**TASK MATERIAL:**
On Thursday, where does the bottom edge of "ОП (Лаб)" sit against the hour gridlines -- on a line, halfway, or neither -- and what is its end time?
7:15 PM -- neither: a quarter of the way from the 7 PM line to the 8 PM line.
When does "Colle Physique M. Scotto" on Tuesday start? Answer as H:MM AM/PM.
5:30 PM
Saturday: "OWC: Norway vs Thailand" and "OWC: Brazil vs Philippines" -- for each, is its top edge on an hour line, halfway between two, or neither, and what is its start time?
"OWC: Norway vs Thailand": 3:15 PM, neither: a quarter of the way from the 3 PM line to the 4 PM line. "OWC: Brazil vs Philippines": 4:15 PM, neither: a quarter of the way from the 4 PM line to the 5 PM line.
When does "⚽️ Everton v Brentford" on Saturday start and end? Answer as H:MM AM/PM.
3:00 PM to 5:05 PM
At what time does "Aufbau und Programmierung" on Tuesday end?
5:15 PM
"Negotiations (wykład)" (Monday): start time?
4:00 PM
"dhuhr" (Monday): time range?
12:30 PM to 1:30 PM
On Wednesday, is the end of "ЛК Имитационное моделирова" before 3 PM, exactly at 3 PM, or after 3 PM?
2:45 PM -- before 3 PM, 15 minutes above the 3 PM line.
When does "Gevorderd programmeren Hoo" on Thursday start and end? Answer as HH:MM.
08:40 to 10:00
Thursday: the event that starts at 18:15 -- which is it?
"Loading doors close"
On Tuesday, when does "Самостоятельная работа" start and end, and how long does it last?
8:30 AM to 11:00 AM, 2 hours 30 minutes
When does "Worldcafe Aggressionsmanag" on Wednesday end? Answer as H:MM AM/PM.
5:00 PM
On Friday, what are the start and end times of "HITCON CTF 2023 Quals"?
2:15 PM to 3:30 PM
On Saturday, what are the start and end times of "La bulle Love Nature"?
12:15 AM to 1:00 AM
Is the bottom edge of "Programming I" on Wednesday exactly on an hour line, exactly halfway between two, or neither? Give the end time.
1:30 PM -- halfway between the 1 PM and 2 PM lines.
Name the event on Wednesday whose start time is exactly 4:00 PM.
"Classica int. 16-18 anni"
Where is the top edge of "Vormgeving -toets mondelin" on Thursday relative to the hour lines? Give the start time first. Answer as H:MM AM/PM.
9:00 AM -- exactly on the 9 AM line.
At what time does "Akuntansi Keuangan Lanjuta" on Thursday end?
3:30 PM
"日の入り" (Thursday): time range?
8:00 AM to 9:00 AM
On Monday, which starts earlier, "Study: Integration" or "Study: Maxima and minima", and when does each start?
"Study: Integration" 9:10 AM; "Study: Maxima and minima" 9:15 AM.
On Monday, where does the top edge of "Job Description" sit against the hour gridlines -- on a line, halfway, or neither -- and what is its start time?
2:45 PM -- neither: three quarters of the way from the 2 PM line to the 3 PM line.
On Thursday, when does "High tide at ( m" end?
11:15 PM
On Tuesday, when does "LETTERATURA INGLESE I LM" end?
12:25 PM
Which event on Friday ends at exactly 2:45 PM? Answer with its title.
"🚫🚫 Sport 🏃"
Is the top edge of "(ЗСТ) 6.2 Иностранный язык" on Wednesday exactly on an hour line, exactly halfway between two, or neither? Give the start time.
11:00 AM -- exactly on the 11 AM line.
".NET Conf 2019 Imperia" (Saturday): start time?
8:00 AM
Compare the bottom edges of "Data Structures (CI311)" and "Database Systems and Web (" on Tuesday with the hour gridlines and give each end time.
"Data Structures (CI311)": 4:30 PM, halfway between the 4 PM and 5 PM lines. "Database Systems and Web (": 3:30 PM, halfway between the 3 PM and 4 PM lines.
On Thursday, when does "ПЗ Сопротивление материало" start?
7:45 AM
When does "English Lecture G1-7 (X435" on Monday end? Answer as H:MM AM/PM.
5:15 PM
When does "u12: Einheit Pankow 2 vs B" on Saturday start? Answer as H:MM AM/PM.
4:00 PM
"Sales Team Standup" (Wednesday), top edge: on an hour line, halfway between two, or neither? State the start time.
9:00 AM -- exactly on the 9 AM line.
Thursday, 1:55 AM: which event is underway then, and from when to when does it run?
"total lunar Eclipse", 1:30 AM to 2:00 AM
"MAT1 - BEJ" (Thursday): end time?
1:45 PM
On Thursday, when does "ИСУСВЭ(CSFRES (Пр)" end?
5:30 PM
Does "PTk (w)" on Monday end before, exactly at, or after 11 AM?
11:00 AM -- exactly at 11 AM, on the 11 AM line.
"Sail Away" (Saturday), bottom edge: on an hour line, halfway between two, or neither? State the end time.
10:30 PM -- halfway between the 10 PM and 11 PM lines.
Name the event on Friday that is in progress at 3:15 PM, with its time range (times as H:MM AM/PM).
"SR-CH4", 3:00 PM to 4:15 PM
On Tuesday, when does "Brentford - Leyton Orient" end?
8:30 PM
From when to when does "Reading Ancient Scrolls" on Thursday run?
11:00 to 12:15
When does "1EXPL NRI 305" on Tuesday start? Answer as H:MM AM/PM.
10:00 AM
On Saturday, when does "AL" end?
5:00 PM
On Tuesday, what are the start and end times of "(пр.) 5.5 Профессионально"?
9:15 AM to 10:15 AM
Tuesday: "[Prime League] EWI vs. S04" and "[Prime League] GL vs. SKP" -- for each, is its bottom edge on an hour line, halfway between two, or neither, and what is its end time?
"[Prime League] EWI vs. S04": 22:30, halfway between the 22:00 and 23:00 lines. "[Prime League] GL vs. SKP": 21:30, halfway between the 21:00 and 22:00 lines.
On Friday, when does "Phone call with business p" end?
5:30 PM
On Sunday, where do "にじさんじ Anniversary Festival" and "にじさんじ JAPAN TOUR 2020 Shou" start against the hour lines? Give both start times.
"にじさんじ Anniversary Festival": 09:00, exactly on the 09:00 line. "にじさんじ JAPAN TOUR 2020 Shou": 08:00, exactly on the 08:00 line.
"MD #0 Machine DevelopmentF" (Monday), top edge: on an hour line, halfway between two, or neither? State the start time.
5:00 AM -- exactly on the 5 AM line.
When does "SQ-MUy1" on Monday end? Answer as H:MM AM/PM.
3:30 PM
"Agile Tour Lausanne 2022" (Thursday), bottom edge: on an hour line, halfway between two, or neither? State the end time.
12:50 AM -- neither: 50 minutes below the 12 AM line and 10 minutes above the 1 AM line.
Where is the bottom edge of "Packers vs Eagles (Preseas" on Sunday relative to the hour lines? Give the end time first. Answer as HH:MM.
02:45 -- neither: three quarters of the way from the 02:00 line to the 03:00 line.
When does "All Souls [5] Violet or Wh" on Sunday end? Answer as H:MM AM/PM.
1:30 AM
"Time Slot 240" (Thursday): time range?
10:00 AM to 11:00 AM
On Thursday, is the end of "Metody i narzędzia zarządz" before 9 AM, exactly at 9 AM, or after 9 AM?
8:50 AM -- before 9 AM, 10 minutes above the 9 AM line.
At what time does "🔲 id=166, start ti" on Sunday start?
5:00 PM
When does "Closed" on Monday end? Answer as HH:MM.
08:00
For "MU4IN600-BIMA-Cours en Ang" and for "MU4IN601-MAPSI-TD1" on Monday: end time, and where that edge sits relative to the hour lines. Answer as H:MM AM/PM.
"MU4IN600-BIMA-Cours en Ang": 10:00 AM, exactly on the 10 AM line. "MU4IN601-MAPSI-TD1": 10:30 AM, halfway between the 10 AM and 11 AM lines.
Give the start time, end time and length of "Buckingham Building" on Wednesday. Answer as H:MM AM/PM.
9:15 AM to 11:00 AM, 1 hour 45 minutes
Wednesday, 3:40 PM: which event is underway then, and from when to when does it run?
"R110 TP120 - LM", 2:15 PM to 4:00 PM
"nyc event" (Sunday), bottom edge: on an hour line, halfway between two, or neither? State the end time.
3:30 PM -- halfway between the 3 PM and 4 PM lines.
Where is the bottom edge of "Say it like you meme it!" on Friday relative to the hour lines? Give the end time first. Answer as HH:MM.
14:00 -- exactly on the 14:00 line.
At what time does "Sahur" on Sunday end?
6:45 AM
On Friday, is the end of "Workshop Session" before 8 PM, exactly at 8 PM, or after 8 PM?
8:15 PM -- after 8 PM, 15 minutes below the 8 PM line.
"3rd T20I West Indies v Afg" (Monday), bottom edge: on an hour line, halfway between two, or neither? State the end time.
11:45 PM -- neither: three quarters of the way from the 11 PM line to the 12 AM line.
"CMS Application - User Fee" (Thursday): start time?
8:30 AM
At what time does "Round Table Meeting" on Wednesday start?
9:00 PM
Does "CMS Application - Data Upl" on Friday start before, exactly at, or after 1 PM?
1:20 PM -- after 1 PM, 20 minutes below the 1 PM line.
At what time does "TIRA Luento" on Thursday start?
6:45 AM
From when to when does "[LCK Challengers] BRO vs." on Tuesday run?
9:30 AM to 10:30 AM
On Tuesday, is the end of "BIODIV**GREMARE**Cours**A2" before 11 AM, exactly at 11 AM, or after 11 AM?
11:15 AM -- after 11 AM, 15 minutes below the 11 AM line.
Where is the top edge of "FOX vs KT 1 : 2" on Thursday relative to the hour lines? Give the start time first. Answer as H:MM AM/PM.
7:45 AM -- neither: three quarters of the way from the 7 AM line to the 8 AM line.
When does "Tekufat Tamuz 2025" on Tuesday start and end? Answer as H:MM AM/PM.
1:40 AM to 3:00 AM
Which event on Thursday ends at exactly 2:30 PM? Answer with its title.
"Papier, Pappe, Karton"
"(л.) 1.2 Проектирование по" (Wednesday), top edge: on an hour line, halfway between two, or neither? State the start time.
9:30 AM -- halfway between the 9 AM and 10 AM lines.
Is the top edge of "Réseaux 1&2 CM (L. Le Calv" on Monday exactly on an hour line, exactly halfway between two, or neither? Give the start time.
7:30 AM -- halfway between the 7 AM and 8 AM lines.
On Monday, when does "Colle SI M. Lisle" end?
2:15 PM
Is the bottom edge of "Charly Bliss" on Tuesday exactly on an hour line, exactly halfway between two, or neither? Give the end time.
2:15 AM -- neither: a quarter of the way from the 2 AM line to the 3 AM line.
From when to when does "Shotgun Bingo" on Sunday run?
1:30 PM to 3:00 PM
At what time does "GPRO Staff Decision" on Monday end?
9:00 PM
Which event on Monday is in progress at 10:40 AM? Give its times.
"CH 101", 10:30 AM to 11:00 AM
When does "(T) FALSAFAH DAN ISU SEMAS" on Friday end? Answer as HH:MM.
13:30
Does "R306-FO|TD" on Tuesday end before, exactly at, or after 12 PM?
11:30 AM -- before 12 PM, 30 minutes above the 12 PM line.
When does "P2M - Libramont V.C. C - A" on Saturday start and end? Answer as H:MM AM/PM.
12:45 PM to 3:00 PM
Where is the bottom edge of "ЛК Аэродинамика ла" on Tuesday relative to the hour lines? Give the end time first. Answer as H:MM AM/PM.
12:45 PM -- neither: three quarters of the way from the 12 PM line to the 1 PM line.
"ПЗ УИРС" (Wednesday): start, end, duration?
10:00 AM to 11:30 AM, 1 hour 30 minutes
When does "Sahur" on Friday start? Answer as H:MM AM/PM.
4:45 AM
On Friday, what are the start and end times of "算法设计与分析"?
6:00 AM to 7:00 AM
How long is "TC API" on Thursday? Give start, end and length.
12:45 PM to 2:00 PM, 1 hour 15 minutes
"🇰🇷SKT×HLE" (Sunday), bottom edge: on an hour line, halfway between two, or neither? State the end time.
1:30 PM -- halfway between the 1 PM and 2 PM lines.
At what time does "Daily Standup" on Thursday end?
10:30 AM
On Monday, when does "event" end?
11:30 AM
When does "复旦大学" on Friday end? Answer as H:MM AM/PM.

**TASK REQUIREMENTS:**
List every line of the data above that contains the string "Anniversary", matching case exactly.

**IN RESPONSE:**
On Sunday, where do "にじさんじ Anniversary Festival" and "にじさんじ JAPAN TOUR 2020 Shou" start against the hour lines? Give both start times.
"にじさんじ Anniversary Festival": 09:00, exactly on the 09:00 line. "にじさんじ JAPAN TOUR 2020 Shou": 08:00, exactly on the 08:00 line.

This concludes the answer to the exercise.